Jimin tilted his head, watching me with that thoughtful look of his. “Sometimes the necessary stuff is the bravest to say.”

I glanced sideways at him. “Do you always talk like a therapist when the room’s empty?”

He grinned. “Only when I’m trying to impress someone.”

I snorted. “Is it working?”

“Eh, 6.5 out of 10,” he teased, holding up his fingers.

I rolled my eyes, but I was smiling.

Then he leaned back a little, resting his hands behind him. “You know… I don’t always get moments like this.”

“Like what?”

“Just… alone time. With you.” His voice dropped just a little—not heavy, but sincere. “Every time I try, Jungkook somehow appears out of thin air like some puppy with separation anxiety.”

I laughed. “He does have a talent for crashing moments.”

“Right?” Jimin chuckled. “I was starting to think he planted a tracker on you.”

“That would explain a lot,” I grinned.

He smiled too, but then his tone softened again. “But I’m really glad we got this moment. I’ve been wanting to say… I see you, Y/N. I see how you’ve been trying—even when you pretend you’re not. I notice. We all do.”

My chest tightened a little, his words sinking in unexpectedly warm. Like sunlight through a window I didn’t know was open.

“I thought you didn’t like me at first,” I said quietly.

He blinked, then let out a small laugh. “Honestly? I didn’t know how to like you.”

I raised an eyebrow, and he grinned sheepishly. “I mean—at first I thought you were gonna be one of those haters, you know? The keyboard warrior types. Ready to burn our posters and curse us out on live TV or something.”

I laughed despite myself. “Wow. So much faith.”

“Hey, I’m just being honest!” He nudged my knee gently with his. “But then… I started watching you. You were loud, blunt, brutally honest—”

“Gee, thanks.”

“—but also weirdly soft,” he finished, smirking. “Like, I saw how you treated Jungkook. You scold him like an older sister one second, then share your snack with him five minutes later.”

I rolled my eyes, but a smile tugged at my lips anyway.

“And that’s when I got confused,” Jimin continued, a little quieter now. “You weren’t the kind of hater I was expecting. You were… human. Complex. Real. And honestly, somewhere along the way, it stopped being about whether you liked us or not.”

He looked at me with something earnest in his eyes.

“I just wanted this whole crazy ‘lucky fan’ thing to turn into a memory that meant something. Not just to ARMY. To us. To me.”

There was a small silence, soft and thick in the air between us.

I swallowed. “That’s… actually really sweet.”

“I know,” he grinned. “I’m amazing.”

I laughed, shaking my head. “You really ruined the moment.”

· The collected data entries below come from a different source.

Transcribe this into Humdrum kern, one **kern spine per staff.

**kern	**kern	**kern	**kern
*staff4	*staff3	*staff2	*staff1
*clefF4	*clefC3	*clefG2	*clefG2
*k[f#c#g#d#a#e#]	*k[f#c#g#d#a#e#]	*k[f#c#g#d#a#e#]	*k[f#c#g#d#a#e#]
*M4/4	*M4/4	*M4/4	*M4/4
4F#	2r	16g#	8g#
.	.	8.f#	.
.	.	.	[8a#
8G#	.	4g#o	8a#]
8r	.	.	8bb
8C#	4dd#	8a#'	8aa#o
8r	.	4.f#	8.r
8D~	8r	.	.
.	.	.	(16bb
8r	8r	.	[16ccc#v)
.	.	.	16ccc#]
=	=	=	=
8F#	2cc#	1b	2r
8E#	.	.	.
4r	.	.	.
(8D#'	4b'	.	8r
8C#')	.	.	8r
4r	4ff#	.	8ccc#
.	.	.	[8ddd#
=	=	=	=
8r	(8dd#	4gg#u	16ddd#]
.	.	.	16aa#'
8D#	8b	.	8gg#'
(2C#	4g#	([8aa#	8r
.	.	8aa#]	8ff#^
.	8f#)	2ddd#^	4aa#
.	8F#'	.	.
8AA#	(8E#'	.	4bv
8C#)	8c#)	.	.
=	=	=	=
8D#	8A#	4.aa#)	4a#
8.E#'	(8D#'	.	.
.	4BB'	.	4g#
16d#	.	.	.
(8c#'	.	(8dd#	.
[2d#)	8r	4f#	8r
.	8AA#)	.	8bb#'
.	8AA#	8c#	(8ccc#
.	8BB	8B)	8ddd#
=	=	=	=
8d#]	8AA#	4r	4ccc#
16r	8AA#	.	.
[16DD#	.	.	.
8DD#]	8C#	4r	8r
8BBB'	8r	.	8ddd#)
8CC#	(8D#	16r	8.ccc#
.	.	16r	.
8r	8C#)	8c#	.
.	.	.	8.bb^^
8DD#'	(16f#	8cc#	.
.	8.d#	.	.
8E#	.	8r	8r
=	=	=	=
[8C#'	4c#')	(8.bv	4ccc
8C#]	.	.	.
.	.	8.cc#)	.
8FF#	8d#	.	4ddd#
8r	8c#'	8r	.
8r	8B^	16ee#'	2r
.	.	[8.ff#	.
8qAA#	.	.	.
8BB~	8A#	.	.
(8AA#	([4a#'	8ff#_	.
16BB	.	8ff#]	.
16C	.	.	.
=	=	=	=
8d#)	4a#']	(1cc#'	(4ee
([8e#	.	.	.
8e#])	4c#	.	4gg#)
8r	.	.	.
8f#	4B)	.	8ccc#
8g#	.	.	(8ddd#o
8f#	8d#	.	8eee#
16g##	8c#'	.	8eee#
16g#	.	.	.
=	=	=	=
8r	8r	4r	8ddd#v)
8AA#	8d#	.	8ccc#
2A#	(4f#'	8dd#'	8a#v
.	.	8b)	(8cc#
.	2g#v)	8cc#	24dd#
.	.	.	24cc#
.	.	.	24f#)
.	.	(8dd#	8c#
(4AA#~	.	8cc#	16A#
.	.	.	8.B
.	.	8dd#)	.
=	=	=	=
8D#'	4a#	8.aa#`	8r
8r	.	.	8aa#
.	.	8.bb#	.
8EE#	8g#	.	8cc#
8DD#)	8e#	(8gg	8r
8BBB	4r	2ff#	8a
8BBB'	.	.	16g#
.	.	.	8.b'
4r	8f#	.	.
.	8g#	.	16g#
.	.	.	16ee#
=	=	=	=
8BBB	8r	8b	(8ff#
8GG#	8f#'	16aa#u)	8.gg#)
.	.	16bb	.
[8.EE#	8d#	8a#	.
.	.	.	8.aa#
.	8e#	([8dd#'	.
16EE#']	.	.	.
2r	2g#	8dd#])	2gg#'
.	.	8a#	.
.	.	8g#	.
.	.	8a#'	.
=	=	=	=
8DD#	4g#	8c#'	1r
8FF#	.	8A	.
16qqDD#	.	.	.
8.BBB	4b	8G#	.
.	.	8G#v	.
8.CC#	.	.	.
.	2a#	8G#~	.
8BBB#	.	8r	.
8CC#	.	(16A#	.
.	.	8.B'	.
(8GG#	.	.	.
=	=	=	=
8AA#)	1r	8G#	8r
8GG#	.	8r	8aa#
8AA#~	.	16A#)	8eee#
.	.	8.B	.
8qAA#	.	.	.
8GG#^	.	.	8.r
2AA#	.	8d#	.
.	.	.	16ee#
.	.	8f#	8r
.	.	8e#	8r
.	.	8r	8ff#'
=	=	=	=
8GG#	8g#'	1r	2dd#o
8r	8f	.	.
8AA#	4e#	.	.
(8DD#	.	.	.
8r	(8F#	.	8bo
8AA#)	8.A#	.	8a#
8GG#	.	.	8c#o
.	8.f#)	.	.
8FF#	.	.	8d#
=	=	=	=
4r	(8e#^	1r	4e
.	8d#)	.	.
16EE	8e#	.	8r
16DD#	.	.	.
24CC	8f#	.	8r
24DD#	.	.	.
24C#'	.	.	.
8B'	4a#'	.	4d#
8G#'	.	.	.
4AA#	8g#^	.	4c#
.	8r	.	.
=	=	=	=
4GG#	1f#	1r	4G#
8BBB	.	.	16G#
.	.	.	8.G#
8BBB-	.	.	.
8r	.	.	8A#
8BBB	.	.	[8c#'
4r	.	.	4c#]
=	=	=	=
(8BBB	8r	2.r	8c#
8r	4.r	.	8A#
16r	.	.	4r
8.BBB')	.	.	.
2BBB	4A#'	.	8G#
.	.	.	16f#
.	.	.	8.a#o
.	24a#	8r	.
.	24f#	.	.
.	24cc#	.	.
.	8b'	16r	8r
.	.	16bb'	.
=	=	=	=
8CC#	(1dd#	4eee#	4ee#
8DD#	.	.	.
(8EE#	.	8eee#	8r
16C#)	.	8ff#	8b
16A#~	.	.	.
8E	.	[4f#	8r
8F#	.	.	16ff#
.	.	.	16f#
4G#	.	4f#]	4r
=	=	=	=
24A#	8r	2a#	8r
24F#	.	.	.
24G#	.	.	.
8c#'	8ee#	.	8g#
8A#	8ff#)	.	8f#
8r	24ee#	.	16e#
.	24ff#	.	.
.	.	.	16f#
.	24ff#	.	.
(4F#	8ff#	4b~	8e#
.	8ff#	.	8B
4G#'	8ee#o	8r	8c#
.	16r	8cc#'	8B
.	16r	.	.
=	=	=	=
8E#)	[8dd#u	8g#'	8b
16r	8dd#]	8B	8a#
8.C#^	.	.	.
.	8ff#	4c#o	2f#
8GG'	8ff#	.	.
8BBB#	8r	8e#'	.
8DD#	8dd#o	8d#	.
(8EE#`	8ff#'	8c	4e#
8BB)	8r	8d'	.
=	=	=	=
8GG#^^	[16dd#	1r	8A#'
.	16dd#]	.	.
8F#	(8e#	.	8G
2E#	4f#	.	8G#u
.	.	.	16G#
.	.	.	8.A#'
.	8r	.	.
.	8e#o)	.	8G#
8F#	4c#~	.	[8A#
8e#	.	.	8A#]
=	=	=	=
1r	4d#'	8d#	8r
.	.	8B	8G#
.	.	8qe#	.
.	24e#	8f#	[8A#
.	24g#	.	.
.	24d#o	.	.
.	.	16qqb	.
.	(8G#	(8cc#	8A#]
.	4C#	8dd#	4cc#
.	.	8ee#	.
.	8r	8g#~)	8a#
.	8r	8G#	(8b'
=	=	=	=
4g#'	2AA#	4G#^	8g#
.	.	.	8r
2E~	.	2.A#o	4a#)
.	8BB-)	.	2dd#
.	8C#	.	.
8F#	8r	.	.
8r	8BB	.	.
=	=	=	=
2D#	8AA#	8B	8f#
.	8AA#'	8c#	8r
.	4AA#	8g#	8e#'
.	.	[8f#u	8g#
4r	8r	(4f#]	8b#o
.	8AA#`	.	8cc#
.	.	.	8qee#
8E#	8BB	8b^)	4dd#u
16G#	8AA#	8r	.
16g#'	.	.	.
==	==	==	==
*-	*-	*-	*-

“But you’re smiling,” he said, eyes twinkling.

“And you’re a pain.”

He shrugged, nudging me again. “Still your favorite, though.”

I rolled my eyes, but didn’t deny it.

Because in that moment, sitting beside him, hearing his words—gentle and goofy all at once—I realized something:

Jimin didn’t just make people feel seen. He made them feel safe being seen.

Then he stood, dusting off his pants. “Alright, let’s go. Before Jungkook smells that we’re alone and teleports in.”

I shook my head, getting up beside him. “Honestly, that wouldn’t even surprise me.”

“Exactly,” he grinned. “Come on, before he starts singing part two of his tragic ballad.”

As we walked side by side back to the green room, something settled in me—lighter than before.

Jimin didn’t need to say a lot to be impactful.
He just knew exactly when to show up.
And somehow, he always knew the right thing to say.